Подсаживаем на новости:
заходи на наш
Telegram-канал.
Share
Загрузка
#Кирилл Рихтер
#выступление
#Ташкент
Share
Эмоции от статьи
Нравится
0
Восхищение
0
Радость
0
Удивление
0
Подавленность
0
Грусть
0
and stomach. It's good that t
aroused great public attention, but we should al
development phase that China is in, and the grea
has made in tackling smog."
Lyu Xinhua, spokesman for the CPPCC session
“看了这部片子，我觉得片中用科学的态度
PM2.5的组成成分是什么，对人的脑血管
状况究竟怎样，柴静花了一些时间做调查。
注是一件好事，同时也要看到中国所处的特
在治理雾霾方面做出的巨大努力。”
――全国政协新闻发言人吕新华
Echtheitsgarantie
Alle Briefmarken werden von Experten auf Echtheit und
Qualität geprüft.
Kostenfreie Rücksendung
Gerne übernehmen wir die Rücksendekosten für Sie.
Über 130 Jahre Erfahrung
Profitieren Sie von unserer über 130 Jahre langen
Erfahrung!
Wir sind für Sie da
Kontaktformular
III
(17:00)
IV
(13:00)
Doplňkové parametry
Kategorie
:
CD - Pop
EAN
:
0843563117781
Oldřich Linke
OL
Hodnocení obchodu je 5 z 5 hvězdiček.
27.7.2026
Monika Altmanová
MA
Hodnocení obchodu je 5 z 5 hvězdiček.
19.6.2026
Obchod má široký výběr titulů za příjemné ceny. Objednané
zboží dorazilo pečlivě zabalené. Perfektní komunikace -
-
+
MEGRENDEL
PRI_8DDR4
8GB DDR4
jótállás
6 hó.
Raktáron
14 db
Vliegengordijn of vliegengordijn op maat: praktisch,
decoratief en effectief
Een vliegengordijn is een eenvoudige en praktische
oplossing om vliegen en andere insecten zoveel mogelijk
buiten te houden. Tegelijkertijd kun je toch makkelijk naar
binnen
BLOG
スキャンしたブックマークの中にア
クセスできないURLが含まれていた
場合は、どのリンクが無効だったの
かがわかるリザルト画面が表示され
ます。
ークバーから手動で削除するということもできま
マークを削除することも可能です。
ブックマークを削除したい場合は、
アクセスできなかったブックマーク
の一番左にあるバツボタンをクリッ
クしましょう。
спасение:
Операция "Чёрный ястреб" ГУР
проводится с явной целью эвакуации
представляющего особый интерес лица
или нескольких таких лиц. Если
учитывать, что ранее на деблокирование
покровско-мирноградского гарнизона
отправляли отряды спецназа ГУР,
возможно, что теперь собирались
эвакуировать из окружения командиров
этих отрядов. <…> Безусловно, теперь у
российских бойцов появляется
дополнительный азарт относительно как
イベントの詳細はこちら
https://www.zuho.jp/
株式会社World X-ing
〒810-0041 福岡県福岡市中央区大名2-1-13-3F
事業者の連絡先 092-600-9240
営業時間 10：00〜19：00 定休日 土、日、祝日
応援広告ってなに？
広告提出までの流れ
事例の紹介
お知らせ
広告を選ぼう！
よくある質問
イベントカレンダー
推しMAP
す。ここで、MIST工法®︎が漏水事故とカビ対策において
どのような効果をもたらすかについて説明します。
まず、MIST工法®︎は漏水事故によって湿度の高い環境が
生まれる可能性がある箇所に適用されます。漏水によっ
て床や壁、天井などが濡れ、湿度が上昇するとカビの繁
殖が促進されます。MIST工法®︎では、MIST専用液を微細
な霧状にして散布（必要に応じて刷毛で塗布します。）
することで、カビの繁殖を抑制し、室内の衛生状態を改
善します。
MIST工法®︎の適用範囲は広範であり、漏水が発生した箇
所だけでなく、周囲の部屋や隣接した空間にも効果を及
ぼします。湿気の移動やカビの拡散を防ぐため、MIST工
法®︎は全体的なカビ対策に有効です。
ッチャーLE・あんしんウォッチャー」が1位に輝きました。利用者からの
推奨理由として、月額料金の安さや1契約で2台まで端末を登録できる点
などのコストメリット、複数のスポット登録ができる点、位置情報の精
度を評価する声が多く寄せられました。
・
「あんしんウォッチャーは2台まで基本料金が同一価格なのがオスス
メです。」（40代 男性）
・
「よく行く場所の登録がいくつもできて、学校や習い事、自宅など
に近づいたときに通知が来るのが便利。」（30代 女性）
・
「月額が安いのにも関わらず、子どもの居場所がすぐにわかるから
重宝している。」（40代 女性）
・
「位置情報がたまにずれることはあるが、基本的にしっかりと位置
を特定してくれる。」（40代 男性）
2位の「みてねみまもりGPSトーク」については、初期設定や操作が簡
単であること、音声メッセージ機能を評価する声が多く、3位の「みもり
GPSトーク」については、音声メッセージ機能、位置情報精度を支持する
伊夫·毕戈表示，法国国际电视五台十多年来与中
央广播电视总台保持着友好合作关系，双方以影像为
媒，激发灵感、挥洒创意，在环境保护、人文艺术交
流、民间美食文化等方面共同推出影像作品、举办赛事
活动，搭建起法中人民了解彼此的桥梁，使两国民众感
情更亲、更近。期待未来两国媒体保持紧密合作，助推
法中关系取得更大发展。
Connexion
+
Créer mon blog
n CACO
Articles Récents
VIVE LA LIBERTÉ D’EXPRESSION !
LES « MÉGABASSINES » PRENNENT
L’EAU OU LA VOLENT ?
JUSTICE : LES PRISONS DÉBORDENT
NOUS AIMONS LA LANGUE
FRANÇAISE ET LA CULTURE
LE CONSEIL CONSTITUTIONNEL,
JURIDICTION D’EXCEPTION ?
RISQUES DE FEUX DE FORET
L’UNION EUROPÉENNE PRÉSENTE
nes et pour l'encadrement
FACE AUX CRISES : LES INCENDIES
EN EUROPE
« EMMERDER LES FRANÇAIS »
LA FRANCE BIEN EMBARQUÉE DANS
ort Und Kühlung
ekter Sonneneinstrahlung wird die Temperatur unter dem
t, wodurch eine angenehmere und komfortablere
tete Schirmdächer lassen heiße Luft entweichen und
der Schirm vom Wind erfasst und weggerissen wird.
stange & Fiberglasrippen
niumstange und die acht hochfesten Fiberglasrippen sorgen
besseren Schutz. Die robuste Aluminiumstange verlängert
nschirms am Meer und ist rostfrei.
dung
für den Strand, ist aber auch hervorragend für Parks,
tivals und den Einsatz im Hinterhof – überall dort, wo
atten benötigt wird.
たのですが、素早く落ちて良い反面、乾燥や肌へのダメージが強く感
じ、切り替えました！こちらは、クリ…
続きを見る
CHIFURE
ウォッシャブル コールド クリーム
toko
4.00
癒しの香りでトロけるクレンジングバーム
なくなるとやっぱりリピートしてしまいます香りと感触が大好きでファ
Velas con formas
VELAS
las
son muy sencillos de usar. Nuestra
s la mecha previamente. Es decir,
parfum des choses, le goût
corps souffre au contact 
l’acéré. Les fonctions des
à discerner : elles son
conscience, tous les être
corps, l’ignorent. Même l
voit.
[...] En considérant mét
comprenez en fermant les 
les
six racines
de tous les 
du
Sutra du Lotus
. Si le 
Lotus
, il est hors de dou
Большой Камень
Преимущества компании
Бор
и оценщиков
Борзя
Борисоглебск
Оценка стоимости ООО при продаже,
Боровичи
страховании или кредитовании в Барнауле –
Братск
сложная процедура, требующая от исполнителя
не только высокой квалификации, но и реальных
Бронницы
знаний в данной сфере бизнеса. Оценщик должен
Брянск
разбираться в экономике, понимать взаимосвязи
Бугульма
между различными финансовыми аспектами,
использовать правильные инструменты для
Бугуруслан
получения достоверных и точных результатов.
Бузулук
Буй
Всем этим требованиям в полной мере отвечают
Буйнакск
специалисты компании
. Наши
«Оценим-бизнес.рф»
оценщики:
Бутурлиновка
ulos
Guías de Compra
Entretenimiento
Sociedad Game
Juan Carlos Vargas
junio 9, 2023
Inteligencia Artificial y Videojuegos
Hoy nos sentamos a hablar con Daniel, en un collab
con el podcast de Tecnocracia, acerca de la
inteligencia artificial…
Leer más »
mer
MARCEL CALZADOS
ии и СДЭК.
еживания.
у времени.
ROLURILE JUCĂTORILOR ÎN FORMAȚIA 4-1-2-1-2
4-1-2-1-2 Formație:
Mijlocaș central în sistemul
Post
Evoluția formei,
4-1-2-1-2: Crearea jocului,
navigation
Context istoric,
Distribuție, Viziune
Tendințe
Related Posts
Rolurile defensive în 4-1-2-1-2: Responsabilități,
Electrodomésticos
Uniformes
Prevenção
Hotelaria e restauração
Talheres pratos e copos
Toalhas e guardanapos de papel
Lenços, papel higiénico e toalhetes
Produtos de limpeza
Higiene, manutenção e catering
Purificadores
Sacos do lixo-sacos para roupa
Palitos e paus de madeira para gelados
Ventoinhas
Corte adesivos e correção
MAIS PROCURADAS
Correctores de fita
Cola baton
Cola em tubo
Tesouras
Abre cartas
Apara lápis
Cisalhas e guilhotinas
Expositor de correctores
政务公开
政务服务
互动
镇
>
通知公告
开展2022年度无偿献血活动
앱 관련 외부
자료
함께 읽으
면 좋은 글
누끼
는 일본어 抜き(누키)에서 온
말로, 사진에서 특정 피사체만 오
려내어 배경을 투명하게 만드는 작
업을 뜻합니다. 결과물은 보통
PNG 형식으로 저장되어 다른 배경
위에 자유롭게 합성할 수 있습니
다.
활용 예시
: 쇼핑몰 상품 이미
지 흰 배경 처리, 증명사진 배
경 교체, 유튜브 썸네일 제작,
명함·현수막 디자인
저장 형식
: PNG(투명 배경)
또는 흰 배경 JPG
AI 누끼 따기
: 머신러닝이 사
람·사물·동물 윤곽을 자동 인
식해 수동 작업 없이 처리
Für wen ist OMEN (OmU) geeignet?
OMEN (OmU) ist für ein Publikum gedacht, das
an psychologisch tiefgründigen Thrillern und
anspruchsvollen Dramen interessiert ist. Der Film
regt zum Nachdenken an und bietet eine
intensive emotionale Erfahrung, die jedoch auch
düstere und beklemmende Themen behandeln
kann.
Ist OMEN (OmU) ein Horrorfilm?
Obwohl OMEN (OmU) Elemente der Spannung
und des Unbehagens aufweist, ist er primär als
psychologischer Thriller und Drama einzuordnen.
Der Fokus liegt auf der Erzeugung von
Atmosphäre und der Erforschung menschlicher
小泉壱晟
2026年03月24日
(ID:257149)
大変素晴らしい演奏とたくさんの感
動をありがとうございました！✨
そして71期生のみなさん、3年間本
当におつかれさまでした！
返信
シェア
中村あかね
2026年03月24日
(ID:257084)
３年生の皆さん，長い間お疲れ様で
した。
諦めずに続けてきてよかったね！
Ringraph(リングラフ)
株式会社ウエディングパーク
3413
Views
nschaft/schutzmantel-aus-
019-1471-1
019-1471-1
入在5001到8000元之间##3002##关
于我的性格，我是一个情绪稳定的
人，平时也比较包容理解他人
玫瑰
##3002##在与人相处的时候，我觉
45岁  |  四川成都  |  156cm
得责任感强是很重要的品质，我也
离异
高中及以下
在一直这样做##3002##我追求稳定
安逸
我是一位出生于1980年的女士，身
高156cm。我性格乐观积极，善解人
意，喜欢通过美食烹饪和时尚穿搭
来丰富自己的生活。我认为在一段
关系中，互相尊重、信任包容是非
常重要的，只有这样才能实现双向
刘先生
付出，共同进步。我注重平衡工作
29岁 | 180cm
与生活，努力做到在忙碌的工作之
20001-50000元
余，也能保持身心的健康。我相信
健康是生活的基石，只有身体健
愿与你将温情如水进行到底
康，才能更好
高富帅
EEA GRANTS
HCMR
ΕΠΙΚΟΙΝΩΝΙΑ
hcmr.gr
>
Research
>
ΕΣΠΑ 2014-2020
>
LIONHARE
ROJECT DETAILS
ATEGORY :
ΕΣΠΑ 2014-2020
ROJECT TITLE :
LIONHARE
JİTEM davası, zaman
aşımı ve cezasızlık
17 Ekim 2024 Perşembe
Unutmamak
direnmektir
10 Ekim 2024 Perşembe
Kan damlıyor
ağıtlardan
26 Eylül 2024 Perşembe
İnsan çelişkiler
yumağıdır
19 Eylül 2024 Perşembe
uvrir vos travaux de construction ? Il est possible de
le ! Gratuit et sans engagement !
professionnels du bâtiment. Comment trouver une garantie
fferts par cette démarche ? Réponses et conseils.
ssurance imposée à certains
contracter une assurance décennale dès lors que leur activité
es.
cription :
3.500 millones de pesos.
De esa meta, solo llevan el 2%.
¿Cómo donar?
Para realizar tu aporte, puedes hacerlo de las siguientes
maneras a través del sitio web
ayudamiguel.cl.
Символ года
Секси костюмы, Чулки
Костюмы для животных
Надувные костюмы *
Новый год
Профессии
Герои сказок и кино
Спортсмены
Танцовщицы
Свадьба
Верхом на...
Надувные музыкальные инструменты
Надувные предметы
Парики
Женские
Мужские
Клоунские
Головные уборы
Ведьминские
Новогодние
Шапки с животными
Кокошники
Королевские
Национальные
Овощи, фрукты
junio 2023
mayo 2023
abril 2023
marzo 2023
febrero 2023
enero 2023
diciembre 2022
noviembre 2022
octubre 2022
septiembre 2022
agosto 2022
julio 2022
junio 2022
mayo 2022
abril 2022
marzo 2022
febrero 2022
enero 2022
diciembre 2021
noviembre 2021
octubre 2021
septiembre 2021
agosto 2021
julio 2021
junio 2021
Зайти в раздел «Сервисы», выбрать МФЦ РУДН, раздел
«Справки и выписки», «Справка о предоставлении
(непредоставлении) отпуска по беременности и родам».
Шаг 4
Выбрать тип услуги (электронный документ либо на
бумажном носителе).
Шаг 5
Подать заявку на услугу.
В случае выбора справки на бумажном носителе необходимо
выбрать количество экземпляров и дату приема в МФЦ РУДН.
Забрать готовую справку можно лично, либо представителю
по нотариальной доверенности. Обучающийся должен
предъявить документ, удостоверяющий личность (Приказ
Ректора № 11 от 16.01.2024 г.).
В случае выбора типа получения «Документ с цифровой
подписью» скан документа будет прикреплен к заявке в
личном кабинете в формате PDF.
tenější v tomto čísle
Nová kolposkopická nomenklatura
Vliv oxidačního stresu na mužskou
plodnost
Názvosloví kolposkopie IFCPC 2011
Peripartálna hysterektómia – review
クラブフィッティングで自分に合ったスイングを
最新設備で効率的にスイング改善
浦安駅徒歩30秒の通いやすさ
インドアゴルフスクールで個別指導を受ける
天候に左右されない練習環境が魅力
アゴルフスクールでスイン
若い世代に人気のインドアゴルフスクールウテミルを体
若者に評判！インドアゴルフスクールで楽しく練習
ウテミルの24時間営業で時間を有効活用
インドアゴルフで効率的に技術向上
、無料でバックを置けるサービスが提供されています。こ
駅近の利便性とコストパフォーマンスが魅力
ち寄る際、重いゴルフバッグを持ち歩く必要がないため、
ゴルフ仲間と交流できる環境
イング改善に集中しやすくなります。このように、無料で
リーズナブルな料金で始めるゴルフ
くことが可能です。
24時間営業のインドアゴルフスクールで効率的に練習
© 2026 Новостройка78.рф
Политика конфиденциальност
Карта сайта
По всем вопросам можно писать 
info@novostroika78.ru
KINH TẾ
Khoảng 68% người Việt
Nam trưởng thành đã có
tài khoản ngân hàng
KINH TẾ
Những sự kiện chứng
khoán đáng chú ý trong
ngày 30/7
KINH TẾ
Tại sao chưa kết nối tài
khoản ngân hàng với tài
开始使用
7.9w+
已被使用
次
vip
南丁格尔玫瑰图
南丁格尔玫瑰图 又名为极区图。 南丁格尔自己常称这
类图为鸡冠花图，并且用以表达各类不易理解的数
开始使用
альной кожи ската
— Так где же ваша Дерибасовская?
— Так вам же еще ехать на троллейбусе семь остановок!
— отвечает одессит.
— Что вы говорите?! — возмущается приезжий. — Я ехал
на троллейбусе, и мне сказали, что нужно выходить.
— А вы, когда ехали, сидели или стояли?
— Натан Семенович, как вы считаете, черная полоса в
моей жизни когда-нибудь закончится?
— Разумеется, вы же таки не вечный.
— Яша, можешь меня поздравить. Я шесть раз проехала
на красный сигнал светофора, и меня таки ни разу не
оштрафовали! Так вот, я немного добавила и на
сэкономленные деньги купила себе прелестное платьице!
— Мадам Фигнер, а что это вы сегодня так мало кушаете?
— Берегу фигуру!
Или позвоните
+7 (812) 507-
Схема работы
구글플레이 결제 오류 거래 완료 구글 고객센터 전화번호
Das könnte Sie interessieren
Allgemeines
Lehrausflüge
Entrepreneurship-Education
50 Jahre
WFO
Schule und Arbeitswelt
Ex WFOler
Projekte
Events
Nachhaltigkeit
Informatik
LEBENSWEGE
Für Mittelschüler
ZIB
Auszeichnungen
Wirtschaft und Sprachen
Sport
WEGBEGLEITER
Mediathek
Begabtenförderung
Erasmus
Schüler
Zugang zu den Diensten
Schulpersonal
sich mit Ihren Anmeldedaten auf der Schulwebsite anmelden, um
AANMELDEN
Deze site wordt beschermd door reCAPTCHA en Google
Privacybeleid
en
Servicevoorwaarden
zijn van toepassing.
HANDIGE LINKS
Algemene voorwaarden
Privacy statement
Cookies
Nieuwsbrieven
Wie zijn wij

**Problem to solve:** Starting at the line that has "Cisalhas e guilhotinas" in the records above, restate word for word every line until the one that has "식해 수동 작업 없이 처리", and include that one as well.

**Output for this exercise:**
Cisalhas e guilhotinas
Expositor de correctores
政务公开
政务服务
互动
镇
>
通知公告
开展2022年度无偿献血活动
앱 관련 외부
자료
함께 읽으
면 좋은 글
누끼
는 일본어 抜き(누키)에서 온
말로, 사진에서 특정 피사체만 오
려내어 배경을 투명하게 만드는 작
업을 뜻합니다. 결과물은 보통
PNG 형식으로 저장되어 다른 배경
위에 자유롭게 합성할 수 있습니
다.
활용 예시
: 쇼핑몰 상품 이미
지 흰 배경 처리, 증명사진 배
경 교체, 유튜브 썸네일 제작,
명함·현수막 디자인
저장 형식
: PNG(투명 배경)
또는 흰 배경 JPG
AI 누끼 따기
: 머신러닝이 사
람·사물·동물 윤곽을 자동 인
식해 수동 작업 없이 처리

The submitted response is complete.